Data Workflows and Automation

Last updated on 2024-07-17 | Edit this page

Overview

Questions

Can I automate operations in Python?
What are functions and why should I use them?

Objectives

Describe why for loops are used in Python.
Employ for loops to automate data analysis.
Write unique filenames in Python.
Build reusable code in Python.
Write functions using conditional statements (if, then, else).

So far, we’ve used Python and the pandas library to explore and manipulate individual datasets by hand, much like we would do in a spreadsheet. The beauty of using a programming language like Python, though, comes from the ability to automate data processing through the use of loops and functions.

For loops

Loops allow us to repeat a workflow (or series of actions) a given number of times or while some condition is true.
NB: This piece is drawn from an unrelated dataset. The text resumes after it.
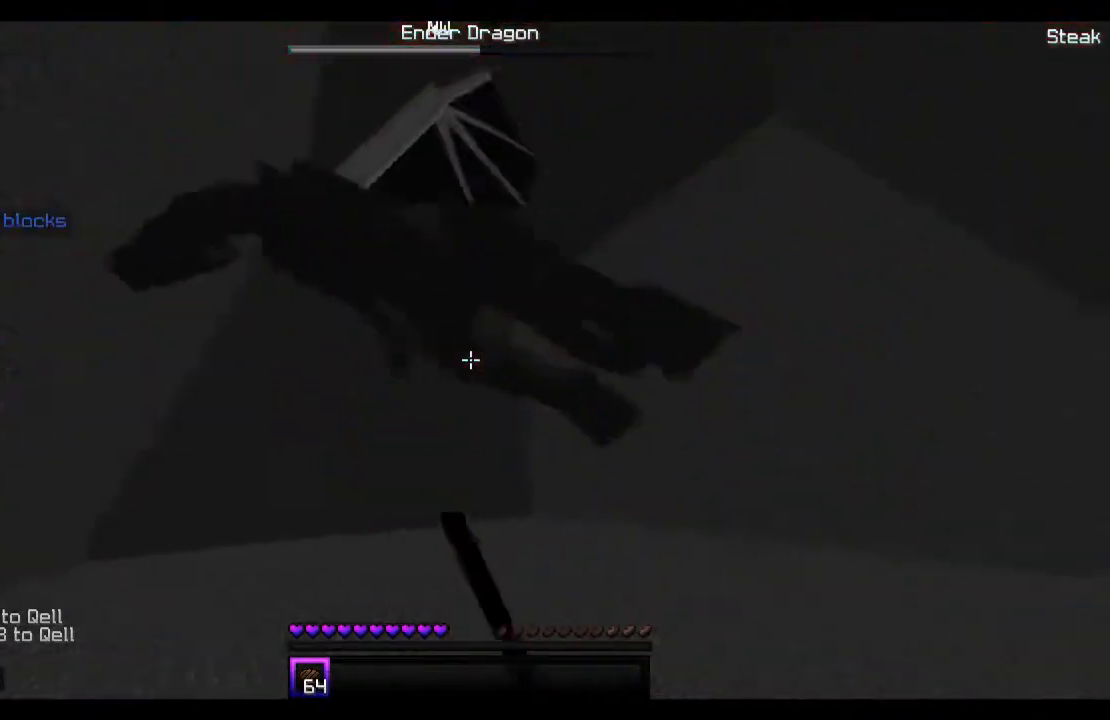
{"keys": ["w"], "mouse": [], "events": [[33, "mouse_left", "up"], [67, "space", "down"], [133, "mouse_left", "down"], [167, "mouse_left", "up"], [267, "mouse_left", "down"], [333, "mouse_left", "up"], [433, "mouse_left", "down"], [467, "mouse_left", "up"], [467, "space", "up"]]}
We would use a loop to automatically process data that’s stored in multiple files (daily values with one file per year, for example). Loops lighten our work load by performing repeated tasks without our direct involvement and make it less likely that we’ll introduce errors by making mistakes while processing each file by hand.

Let’s write a simple for loop that simulates what a kid might see during a visit to the zoo:

PYTHON

animals = ['lion', 'tiger', 'crocodile', 'vulture', 'hippo']
print(animals)

OUTPUT

['lion', 'tiger', 'crocodile', 'vulture', 'hippo']

PYTHON

for creature in animals:
    print(creature)

OUTPUT

lion
tiger
crocodile
vulture
hippo

The line defining the loop must start with for and end with a colon, and the body of the loop must be indented.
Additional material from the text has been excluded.